• [Your goal] Below are the records; copy exactly the stretch from the line containing "M973,1237L1022,1244L1018,1270L970,1263Z" through the line containing "M1344,538L1350,72", both ends included, and nothing else.

• [Material shown]

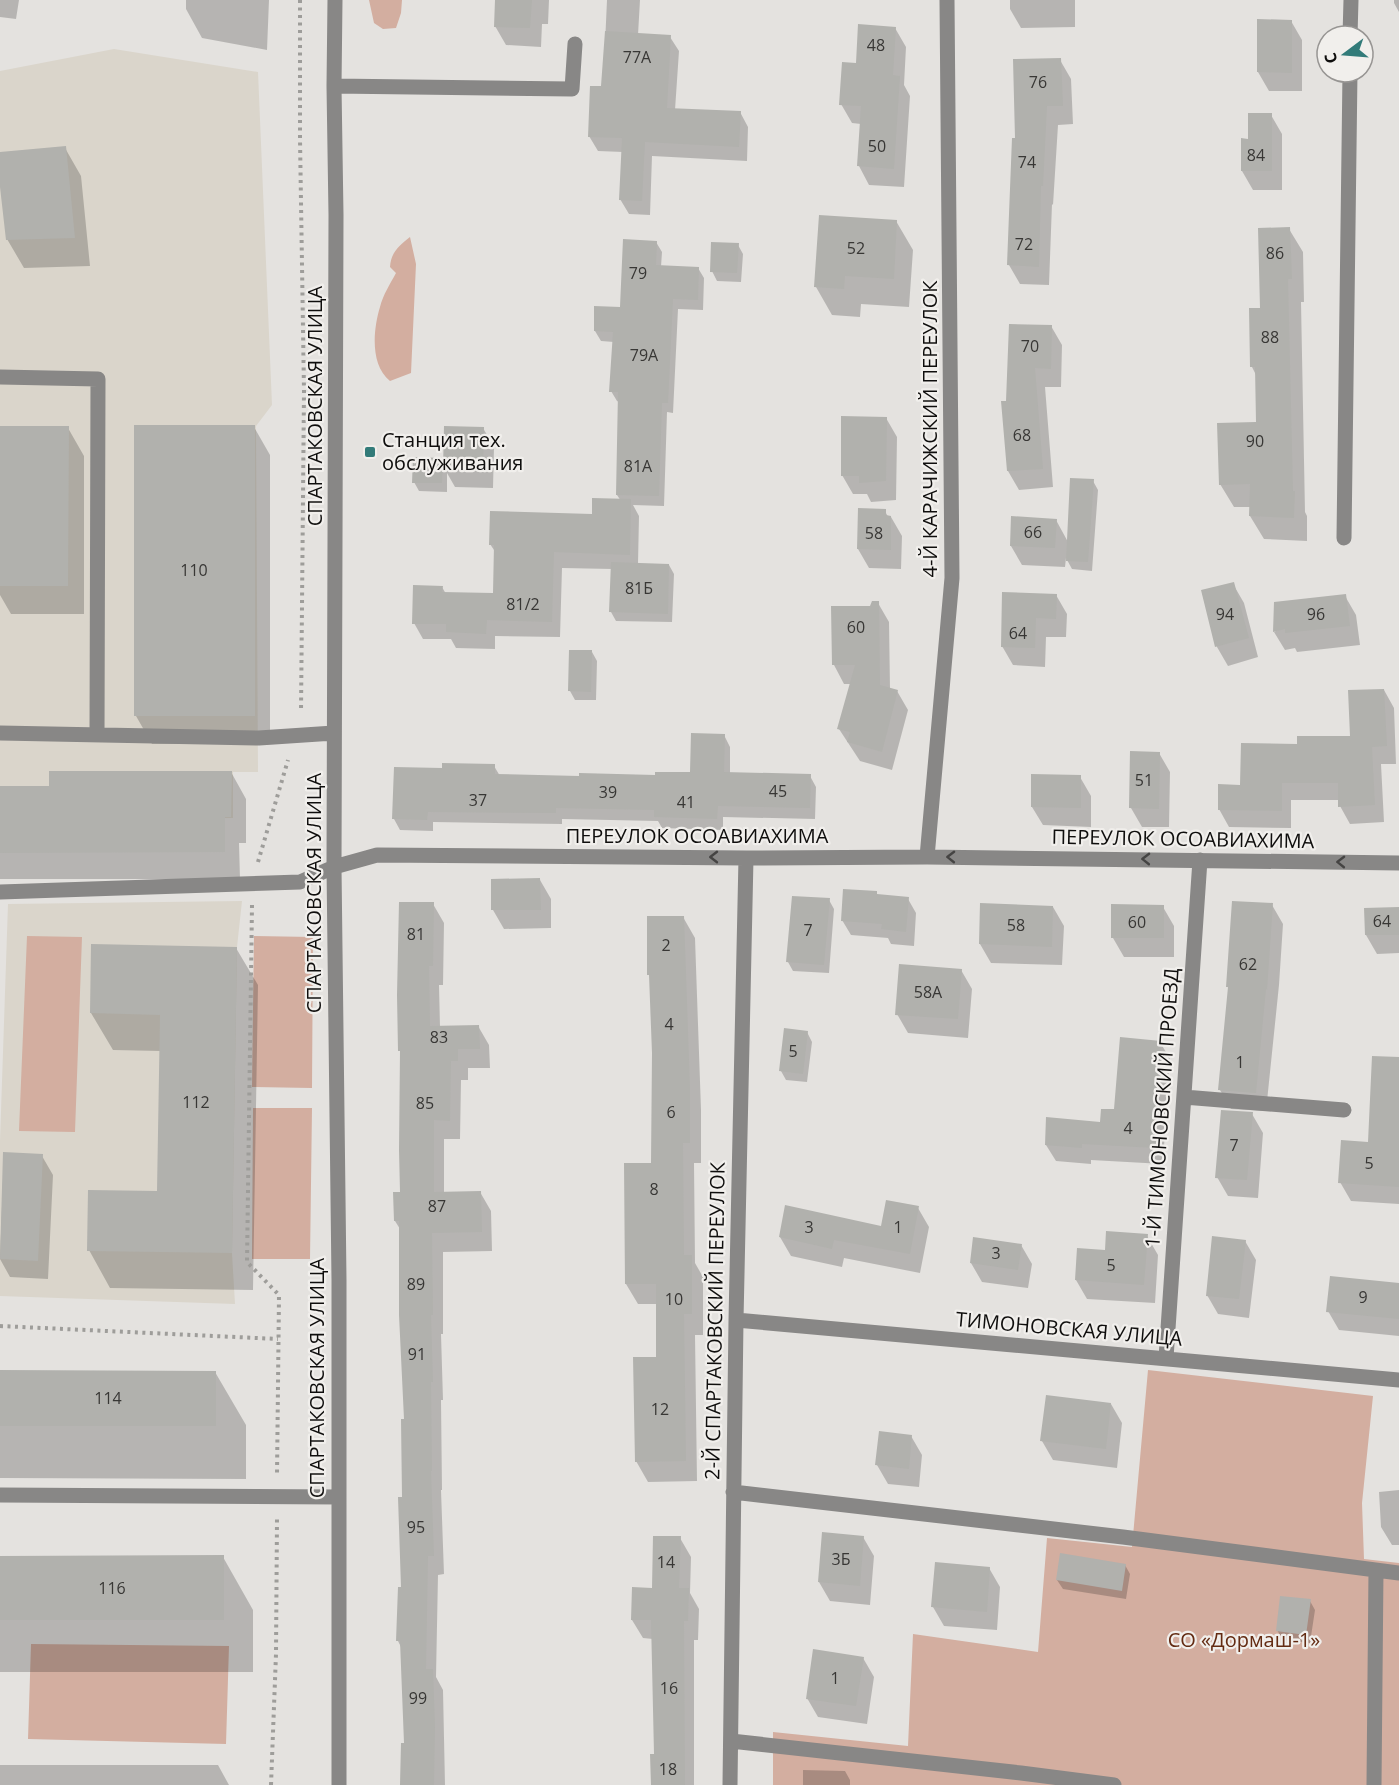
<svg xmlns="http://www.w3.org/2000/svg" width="1399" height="1785" viewBox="0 0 1399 1785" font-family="'Open Sans',sans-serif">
<rect width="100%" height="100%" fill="#e4e2df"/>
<path fill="#dad5cb" d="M114,49L258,72L272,405L256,426L258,772H233V818L0,819V71Z
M242,901L237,947L232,1253L235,1304L0,1296V1141L8,904Z"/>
<path fill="#d3aea0" d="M369,0H402L401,13L396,28L383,29L374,23Z
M410,237L416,264L411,373L390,381C370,365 373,330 380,307C383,295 390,284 396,273L390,267C391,252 399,246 410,237Z
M27,936L82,937L75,1132L19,1131Z
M254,936L313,937L312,1088L252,1087Z
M253,1108H312L310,1259H252Z
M1148,1370L1373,1396L1362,1503L1364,1559L1399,1563V1785H773V1732L908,1746L913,1634L1038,1652L1047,1538L1132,1547Z
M31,1644L229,1646L226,1744L28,1739Z"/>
<path fill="#0003" d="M0,0H19L16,19L0,17Z
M186,0H269L267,50L202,38L186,9Z
M496,0H549L548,24H542L541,47L506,45L495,26Z
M607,0H640L638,35L670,37L679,51L675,110L740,112L748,127L747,161L652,156L650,215L629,214L620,199L623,152L598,151L589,136L603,88Z
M1010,0H1075V27L1021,28L1010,9Z
M1394,0H1399V12L1394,3Z
M1291,21L1302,40V91H1269L1258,72Z
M895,28L906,47L904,85L910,96L904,187L869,185L859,166L861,124L852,123L841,104Z
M1060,60L1071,79L1073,124L1058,125L1053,205L1052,204L1049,285L1020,284L1009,265L1017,140Z
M1271,115L1282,134V190H1253L1242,171L1250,140Z
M65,148L81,176L90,266L24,268L7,239L0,173V154Z
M896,221L913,250L909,307L861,304L860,317L832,315L816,287Z
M1289,229L1303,252L1304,302H1301L1305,512L1307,516V541L1264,539L1250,516L1251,507H1234L1220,484L1257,424L1256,375L1252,367L1261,310Z
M656,242L662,252L661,267L698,268L704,278L703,310L678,309L673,413L667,412L664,506L633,505L639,516L638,564L669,565L674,574L672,622L616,621L611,612L612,569L562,568L560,637L495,636V649L456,648L451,639H423L414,623L442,587L446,594L495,595L496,553L490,544L593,515L621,501L617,495L619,402L617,401L611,391L614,342L601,341L595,331L621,309Z
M738,245L743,254L741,282L717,281L712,271Z
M1051,326L1062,345L1061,387H1045L1053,487L1019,490L1008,471L1003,402H1007Z
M886,418L897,437L896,500L871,502L867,494H853L842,475Z
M0,427L68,428L84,456V614H11L0,595Z
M254,427L270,455V744H152L136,716Z
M483,428L494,447L493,488L455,487L447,473V492L419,491L414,482L442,460L445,463Z
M1093,481L1098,490L1092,571L1072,569L1066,558L1065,567L1022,565L1011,546L1056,520L1068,542Z
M860,509L885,511L888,517H891L902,536L901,569L869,568L858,549Z
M1233,584L1244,603L1258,657L1228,666L1217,647L1202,592Z
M1056,595L1067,614L1066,637H1046L1045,667L1013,665L1002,646Z
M1345,596L1356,615L1360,645L1297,652L1295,648L1285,650L1274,632Z
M878,603L889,622L890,689L897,691L908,710L892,770L860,761L839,729L851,684H844L834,665L872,608Z
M592,652L597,661L596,700H575L570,691Z
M1384,690L1394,708L1396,764H1381L1384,822L1350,824L1340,806V800H1291V828L1229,827L1219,809L1242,786L1299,746L1351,737Z
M724,735L730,747V774L810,776L816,787L815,819L723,817V830L662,828L658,821L562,819V824L433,822V831L400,830L394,819L443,770L494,766L500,776L656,777L692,774Z
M1159,753L1170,772L1169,827H1142L1131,808Z
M231,772L246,799V843H239L240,879H0V787H50Z
M1080,777L1091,796V827L1043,825L1032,807Z
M540,880L551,899V928L504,929L493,910V881Z
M878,896L908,899L916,913L914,946L891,944L888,938L851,935L842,920Z
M829,900L834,909L829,973L793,971L788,962Z
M433,904L444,923L443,985H439L440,1027L478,1026L489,1045L490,1068H468V1080H461L460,1139H444V1193L480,1192L491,1211L492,1251L443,1252V1334H441L443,1400H441L442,1490H441L444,1574L438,1575L436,1677L443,1690L445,1785H402L405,1745L401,1647L398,1641L403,1588L405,1421L400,1229L395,1221L401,1193Z
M1272,905L1283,924L1279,985L1266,1111L1231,1109L1220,1090L1229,989L1227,986Z
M1053,907L1064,926L1062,965L991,963L980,944Z
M1163,907L1174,926V957H1124L1113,938Z
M1399,909V953L1377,954L1366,935Z
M683,917L695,938L701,1110V1163H694L695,1263L703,1277V1335H695L697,1481L648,1482L636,1461L658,1359V1304H638L626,1284L653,1164Z
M236,948L258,985L253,1290L110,1288L89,1250L158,1192L161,1051L113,1050L91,1013Z
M961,970L972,989L968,1038L908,1033L897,1014Z
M807,1032L812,1042L807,1082L786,1080L781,1071Z
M1160,1042L1170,1059L1164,1128L1165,1130L1163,1164L1091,1160V1164L1056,1161L1046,1145L1102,1123L1115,1111Z
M1399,1059V1204L1351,1201L1340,1182L1369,1143Z
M1252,1114L1263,1133L1258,1198L1228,1196L1217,1177Z
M4,1154L42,1156L53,1175L48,1279L10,1277L0,1259Z
M918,1208L929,1227L920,1273L844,1258L842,1267L791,1256L780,1237L882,1228Z
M1147,1236L1158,1255L1155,1303L1087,1299L1076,1280L1107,1252Z
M1245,1241L1256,1260L1249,1318L1218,1314L1207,1295Z
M1021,1245L1032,1264L1028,1288L982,1282L971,1263Z
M1399,1284V1336L1339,1330L1328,1311Z
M0,1372H215L246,1425V1479L0,1478Z
M1111,1404L1122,1423L1117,1468L1053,1460L1042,1441Z
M911,1436L922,1455L919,1487L888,1484L877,1465Z
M1399,1490V1545H1392L1381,1527L1379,1492Z
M863,1537L874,1556L870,1605L830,1601L819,1582Z
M680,1538L691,1557L690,1593L699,1609L698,1640H694V1785H652L655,1755L653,1639L643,1638L632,1620L653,1589Z
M0,1557H223L253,1610V1672H0Z
M1125,1565L1130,1574L1126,1599L1063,1589L1057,1580Z
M989,1568L1000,1587L997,1630L944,1626L933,1607Z
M1310,1601L1315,1610L1310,1643L1283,1640L1277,1630Z
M863,1658L874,1677L867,1724L818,1717L807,1698Z
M0,1765H218L229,1785H0Z
M803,1770L845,1771L850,1780V1785H803Z"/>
<path fill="#b1b1ad" d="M495,0H532L530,28L494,27Z
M1257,19L1292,20V73L1257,72Z
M858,24L896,27L893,75L900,76L894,169L857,166L861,106L839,105L842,62L856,63Z
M605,31L671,35L667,108L741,111L739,147L645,142L642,201L619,200L622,138L588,137L590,86H601Z
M1061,58L1063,106H1047L1043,186H1041L1039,267L1007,265L1012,138H1015L1013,59Z
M1248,113H1272V171H1241V138L1248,139Z
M66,146L75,238L6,240L0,187V152Z
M819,215L897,220L894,279L845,276L844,289L814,287Z
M1290,227L1292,279H1288L1293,491H1295L1294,518L1249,516L1250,484L1219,485L1217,423L1256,422L1255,367H1250L1249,308H1260L1258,228Z
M623,239L657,241L656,265L699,267L698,300L673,299L668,403H662L659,496L616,495L618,392H609L613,332L594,331V306L620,307Z
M711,242L739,243L737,273L710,272Z
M1009,324L1052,325L1051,369L1035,368L1043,469L1007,471L1001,401H1006Z
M841,416L887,417L886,481L859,483V476H841Z
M134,425H255V716H134Z
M0,426H69L68,586H0Z
M444,426L484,427L483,470L443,469Z
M413,457L443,458L442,483H412Z
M1070,478L1094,479L1088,562L1066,561Z
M592,498L631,499L630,555L554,552L552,622L487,620L486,634L446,632V624H412L413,585L443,586L442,592L493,593L494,545H489L490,511L592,514Z
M858,508L886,509V515L891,516V550L857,549Z
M1011,516L1057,519L1055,548L1010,546Z
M611,562L669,564L668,614L609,612Z
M1234,582L1249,638L1215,647L1201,590Z
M1002,592L1057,594L1056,619L1036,618L1035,648L1001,647Z
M1346,594L1350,626L1285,633V629L1273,632L1274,602Z
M872,601H879L880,685L898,690L882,752L847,742L850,732L837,729L855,665H832L831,606H870Z
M569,650H592L591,692L568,691Z
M1384,689L1387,746L1372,747L1375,805L1338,807V783H1282V811L1218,810V784L1240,785L1241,743L1297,744V736H1350L1348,690Z
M691,733L725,734L724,772L811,774L810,808L718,806L717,819L654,817V810L556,808V813L428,812L427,820L392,819L394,767L442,768V763L495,764V774L579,776V773L655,775V772H690Z
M1130,751L1160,752L1159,809L1129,808Z
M49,771H232L231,817H225V852L0,853V786H49Z
M1031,774L1081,775V808L1031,807Z
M540,878L541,910H491V879Z
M843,889L877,891V894L909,897L906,932L881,929L882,924L841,921Z
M792,896L830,898L824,965L786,962Z
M1232,901L1273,903L1267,990L1266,989L1256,1093L1218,1090L1228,987H1226Z
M399,902H434L433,966H429L430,1026L479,1025L480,1049H458V1061H451L450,1121L434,1120V1192L481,1191L482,1232L432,1233L433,1315H431L433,1382H431L432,1471H431L434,1556H428L426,1669H433L435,1726L434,1785H400L401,1743H404L400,1641H396L398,1587H401L398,1497H402L401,1419H404L399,1315V1221H394L393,1192H400L399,1150L400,1051H398L397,995Z
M980,903L1053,906L1052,947L979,944Z
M1111,904L1164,905V938H1111Z
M1399,907V935H1365L1364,908Z
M647,916H684L690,1089V1143H683L684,1255H692V1314H684L686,1461L635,1462L633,1357H656V1284H625L624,1163H651L652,1053L649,975H647Z
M91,944L237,947L232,1253L87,1251L88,1190L157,1191L160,1015L90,1013Z
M899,964L962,969L958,1019L895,1015Z
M784,1028L808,1031L803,1074L779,1071Z
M1120,1037L1161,1041L1155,1112H1157L1155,1148L1082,1144V1148L1045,1145L1046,1117L1100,1122L1101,1109H1114Z
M1372,1056L1399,1057V1187L1338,1183L1341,1140L1368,1142Z
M1221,1110L1253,1112L1247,1180L1215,1178Z
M3,1152L43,1154L38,1261L0,1259Z
M886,1200L919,1206L910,1254L834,1240L832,1249L779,1237L785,1205L881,1226Z
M1106,1231L1148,1234L1144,1285L1075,1280L1077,1248L1105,1250Z
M1212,1236L1246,1240L1239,1299L1206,1296Z
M973,1237L1022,1244L1018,1270L970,1263Z
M1330,1276L1399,1283V1319L1326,1312Z
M0,1370L216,1371V1426H0Z
M1046,1395L1111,1403L1106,1449L1040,1441Z
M879,1431L912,1435L909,1469L875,1465Z
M822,1532L864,1536L860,1586L818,1582Z
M653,1536H681L679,1588H689L688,1621H684L685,1785H651L650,1754H654L651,1620H631L632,1587L652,1588Z
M1060,1553L1126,1564L1122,1591L1056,1580Z
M224,1555V1620H0V1556Z
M935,1562L990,1567L987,1612L931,1607Z
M1280,1596L1311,1599L1306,1635L1276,1631Z
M813,1649L864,1657L856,1706L806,1699Z"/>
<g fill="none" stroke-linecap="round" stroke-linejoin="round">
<path stroke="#9e9d9a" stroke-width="4" stroke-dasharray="3 4.5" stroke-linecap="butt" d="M300,0V139L304,391L301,712
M258,862L288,760
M252,905L247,1262L279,1295L277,1475
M0,1326L278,1339
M271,1785L276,1654L277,1519"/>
<path stroke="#888786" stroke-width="15" d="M335,0L334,86L336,215L334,867L339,1280V1785
M1350,36L1351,0
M334,86L572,89L575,44
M0,377L98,379L97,735
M1344,538L1350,72
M0,733L259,738L334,733
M927,857L952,578L947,0
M0,892L300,882L334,867L377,855L746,858L927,857L1399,863
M1184,1097L1344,1110
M736,1320L1399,1380
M1166,1358L1200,860
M733,1492L1123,1537L1399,1573
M0,1495L339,1497
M731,1741L1021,1773L1114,1785
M730,1785L736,1320L746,858
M1374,1785L1376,1570"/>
</g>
<defs><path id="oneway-chevron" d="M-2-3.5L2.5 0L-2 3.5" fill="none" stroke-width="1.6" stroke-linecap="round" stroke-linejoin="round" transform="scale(1.5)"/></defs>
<g stroke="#454443">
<use href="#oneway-chevron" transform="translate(714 857) rotate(-180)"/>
<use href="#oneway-chevron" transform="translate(951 857) rotate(-179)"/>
<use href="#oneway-chevron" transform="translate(1146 859) rotate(-179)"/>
<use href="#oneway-chevron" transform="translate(1341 862) rotate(-179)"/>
</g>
<rect fill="#327b79" stroke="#f1efec" stroke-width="2" x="364" y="446" width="12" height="12" rx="3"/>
<g text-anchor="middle" stroke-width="4.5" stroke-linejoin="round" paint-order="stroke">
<g font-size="16" fill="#383735">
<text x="876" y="51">48</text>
<text x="637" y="63">77А</text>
<text x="1038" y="88">76</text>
<text x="877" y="152">50</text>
<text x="1256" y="161">84</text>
<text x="1027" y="168">74</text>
<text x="1024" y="250">72</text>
<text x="856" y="254">52</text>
<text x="1275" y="259">86</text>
<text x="638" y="279">79</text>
<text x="1270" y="343">88</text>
<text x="1030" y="352">70</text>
<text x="644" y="361">79А</text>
<text x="1022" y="441">68</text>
<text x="1255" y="447">90</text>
<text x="638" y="472">81А</text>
<text x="1033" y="538">66</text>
<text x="874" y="539">58</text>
<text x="194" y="576">110</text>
<text x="639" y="594">81Б</text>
<text x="523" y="610">81/2</text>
<text x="1225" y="620">94</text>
<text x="1316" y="620">96</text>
<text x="856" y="633">60</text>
<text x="1018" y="639">64</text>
<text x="1144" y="786">51</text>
<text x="778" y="797">45</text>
<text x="608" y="798">39</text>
<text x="478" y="806">37</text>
<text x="686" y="808">41</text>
<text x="1382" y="927">64</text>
<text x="1137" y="928">60</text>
<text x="1016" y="931">58</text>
<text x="808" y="936">7</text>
<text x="416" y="940">81</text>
<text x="666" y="951">2</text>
<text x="1248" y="970">62</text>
<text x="928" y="998">58А</text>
<text x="669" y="1030">4</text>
<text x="439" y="1043">83</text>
<text x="793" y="1057">5</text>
<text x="1240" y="1068">1</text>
<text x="196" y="1108">112</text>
<text x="425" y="1109">85</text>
<text x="671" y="1118">6</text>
<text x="1128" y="1134">4</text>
<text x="1234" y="1151">7</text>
<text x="1369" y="1169">5</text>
<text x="654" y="1195">8</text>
<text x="437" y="1212">87</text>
<text x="809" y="1233">3</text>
<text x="898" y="1233">1</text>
<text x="996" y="1259">3</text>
<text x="1111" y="1271">5</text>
<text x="416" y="1290">89</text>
<text x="1363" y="1303">9</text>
<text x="674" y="1305">10</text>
<text x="417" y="1360">91</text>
<text x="108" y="1404">114</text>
<text x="660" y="1415">12</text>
<text x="416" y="1533">95</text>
<text x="841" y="1565">3Б</text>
<text x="666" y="1568">14</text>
<text x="112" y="1594">116</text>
<text x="835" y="1684">1</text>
<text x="669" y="1694">16</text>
<text x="418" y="1704">99</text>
<text x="668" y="1775">18</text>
</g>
<g font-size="20" fill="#0f0e0d" stroke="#f1efec">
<text transform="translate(315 406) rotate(-90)" y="7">СПАРТАКОВСКАЯ УЛИЦА</text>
<text transform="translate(930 429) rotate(-90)" y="7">4-Й КАРАЧИЖСКИЙ ПЕРЕУЛОК</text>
<text x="697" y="843">ПЕРЕУЛОК ОСОАВИАХИМА</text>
<text transform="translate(1183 839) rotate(1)" y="7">ПЕРЕУЛОК ОСОАВИАХИМА</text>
<text transform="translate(314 893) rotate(-90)" y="7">СПАРТАКОВСКАЯ УЛИЦА</text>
<text transform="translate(1162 1108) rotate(-86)" y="7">1-Й ТИМОНОВСКИЙ ПРОЕЗД</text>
<text transform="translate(715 1321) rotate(-89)" y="7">2-Й СПАРТАКОВСКИЙ ПЕРЕУЛОК</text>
<text transform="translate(1069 1329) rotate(5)" y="7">ТИМОНОВСКАЯ УЛИЦА</text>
<text transform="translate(317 1378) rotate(-90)" y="7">СПАРТАКОВСКАЯ УЛИЦА</text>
</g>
<g font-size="20" fill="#0f0e0d" stroke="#f1efec" text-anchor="start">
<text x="382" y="447">Станция тех.<tspan x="382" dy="23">обслуживания</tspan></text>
</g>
<g font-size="20" fill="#632b12" stroke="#f1efec">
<text x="1244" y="1647">СО «Дормаш-1»</text>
</g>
</g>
<g transform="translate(1345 54) rotate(254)"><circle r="28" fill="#f1efec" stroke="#979593" stroke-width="1.5"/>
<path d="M0-4.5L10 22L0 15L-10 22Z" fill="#327b79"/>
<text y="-9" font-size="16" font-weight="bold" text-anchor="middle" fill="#0f0e0d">С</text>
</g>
</svg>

• [Response to the task]
M973,1237L1022,1244L1018,1270L970,1263Z
M1330,1276L1399,1283V1319L1326,1312Z
M0,1370L216,1371V1426H0Z
M1046,1395L1111,1403L1106,1449L1040,1441Z
M879,1431L912,1435L909,1469L875,1465Z
M822,1532L864,1536L860,1586L818,1582Z
M653,1536H681L679,1588H689L688,1621H684L685,1785H651L650,1754H654L651,1620H631L632,1587L652,1588Z
M1060,1553L1126,1564L1122,1591L1056,1580Z
M224,1555V1620H0V1556Z
M935,1562L990,1567L987,1612L931,1607Z
M1280,1596L1311,1599L1306,1635L1276,1631Z
M813,1649L864,1657L856,1706L806,1699Z"/>
<g fill="none" stroke-linecap="round" stroke-linejoin="round">
<path stroke="#9e9d9a" stroke-width="4" stroke-dasharray="3 4.5" stroke-linecap="butt" d="M300,0V139L304,391L301,712
M258,862L288,760
M252,905L247,1262L279,1295L277,1475
M0,1326L278,1339
M271,1785L276,1654L277,1519"/>
<path stroke="#888786" stroke-width="15" d="M335,0L334,86L336,215L334,867L339,1280V1785
M1350,36L1351,0
M334,86L572,89L575,44
M0,377L98,379L97,735
M1344,538L1350,72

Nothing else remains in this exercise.